What you need to do
A. Transcribe the passage of the article on arterial inflammation that begins at the words "One such subject" and stops after "to the artery.".
B. Pick up the article on arterial inflammation where it ends and keep writing it.
[Excerpt provided — start]
Preventing inflammation in the arteries is critical to your health
I often tell people I have the most intelligent-thinking readers in the entire blogosphere as it relates to nutrition and health because you are inquisitive, insightful, and constantly in search of discovering the truth about how our bodies and metabolisms work the way they do. If topics like weight loss and disease control were simple, then there’d be nothing to talk about. Thank goodness for you and me it’s NOT that easy and there are certain nuances that are worthy of further investigation. And these often make for outstanding conversations to begin right here in this forum.
One such subject came up recently in an e-mail from a very dedicated reader of my columns. She wanted to know about the role of acid in the blood being a leading cause of the arterial inflammation which more and more cardiologists are properly educating their patients is leading directly to atherosclerosis. Here’s her lengthy but logical theory with the crux of her question highlighted in bold for my emphasis on what I want you to focus on:
I have thought quite a bit about something for the last couple years and that is the “arterial inflammation” problem. I have suspected for some time that the real problem is not the cholesterol, but inflammation of the interior of the artery walls. I have come across the idea that when the artery walls get inflamed, the body uses cholesterol to “patch” the inflamed areas, as a protection to the artery.
Why do they get inflamed? Some say due to an acid condition in the body. If the blood becomes a little too acidic, then it begins to inflame and erode at the interior of the artery walls. The body uses the cholesterol and fatty substances to patch the inflamed areas, knowing that it is better to have the unnatural patch inside the artery than to allow the acid to eat a hole in the artery.
I came across the importance of maintaining an alkaline condition in the body 30 years ago when studying the Asian macrobiotic diet. It is interesting that only recently has the Western medical profession discovered this inflammation factor that is so closely associated with cardiovascular disease (or at least I only started hearing of it recently). But, it is my understanding that the medical profession wants to treat the inflammation with anti-inflammatory drugs, which possibly doesn’t get at the root of the problem.
So, for some time now I have believed that it is very important to maintain an alkaline condition in the body, and there are many websites that give lists of “alkaline-producing” foods. I had a doctor tell me that your body must naturally maintain a very strict slightly-alkaline condition (I don’t remember the actual ph range), implying that there is no reason to try and maintain it yourself. But, I think the factor not mentioned is a discussion of what your body has to go through to maintain that alkaline condition when our diet is continually producing an acid condition.
I have read that our body must rob calcium from the bones and place it in the blood to counteract the acid condition. It seems likely that this reaction of the body may be why so many elderly now have bone density issues. This may not be medically accurate, but it is what I have gathered from the little research that I’ve done, and I haven’t heard an explanation that makes any more sense to me. It makes sense that if the body has no reason to patch the arteries, then the cholesterol can pass through them without being deposited on the interior walls. Even if all this is right, and it may not be, the kicker is having the knowledge of how to maintain an alkaline condition and then having the discipline to do it.
My big question now: Is it accurate to say that if we eat an improper (acid-producing) diet, that our blood actually can become acid enough to inflame the interior of the artery walls? If this is true, then the rest of the scenario makes complete sense to me.
[Excerpt provided — finish]
[Data section — start]
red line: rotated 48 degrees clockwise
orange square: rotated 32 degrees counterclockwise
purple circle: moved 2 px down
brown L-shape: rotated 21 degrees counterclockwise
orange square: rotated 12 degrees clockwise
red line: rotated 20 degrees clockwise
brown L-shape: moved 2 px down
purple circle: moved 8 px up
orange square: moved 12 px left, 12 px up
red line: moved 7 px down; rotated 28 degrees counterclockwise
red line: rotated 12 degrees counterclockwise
[Data section — finish]
Expected results
A.
One such subject came up recently in an e-mail from a very dedicated reader of my columns. She wanted to know about the role of acid in the blood being a leading cause of the arterial inflammation which more and more cardiologists are properly educating their patients is leading directly to atherosclerosis. Here’s her lengthy but logical theory with the crux of her question highlighted in bold for my emphasis on what I want you to focus on:
I have thought quite a bit about something for the last couple years and that is the “arterial inflammation” problem. I have suspected for some time that the real problem is not the cholesterol, but inflammation of the interior of the artery walls. I have come across the idea that when the artery walls get inflamed, the body uses cholesterol to “patch” the inflamed areas, as a protection to the artery.

B.
Any thoughts on this are greatly appreciated. THANK YOU!
Awesome topic, huh? We already know that cutting down on inflammation is why you and I are eating a carbohydrate-restricted diet, but what about some of the low-carb foods we consume that make our blood more acidic? Are these actually sabotaging our efforts by undermining the positive benefits of livin’ la vida low-carb due to my reader’s theory about acidic blood leading to arterial inflammation that causes heart health problems down the road? I’m privileged to have instant access to some of the best and brightest health low-carb experts in the entire world and I decided to pose this reader’s question to some of them for a response. Here’s what they said:
If we are not talking about supportive research and diet per se, here are the things I know. Although blood acid levels do go up with low-carb, they only rise to a small degree and then homeostasis occurs shortly thereafter. Additionally, blood acid levels return to normal and eating green leafy vegetables as you do on a good low-carb diet helps to maintain normal pH levels. Although much of what she says has truth to it, I think what she is doing is taking one element (i.e. low blood pH) and trying to assign it the “now I’ve discovered why people get heart attacks, lose bone density, etc. and it’s all because of this one thing phenomenon.” Typically we only scratch the surface on knowing why people get sick when it is usually multi-factorial. That being said I do think there are symptoms that people will experience of which many practitioners will not put together as blood pH imbalance. My big question now: Is it accurate to say that if we eat an improper (acid-producing) diet that our blood actually can become acid enough to
inflame the interior of the artery walls? If this is true, then the rest of the theory your reader proposes makes complete sense to me.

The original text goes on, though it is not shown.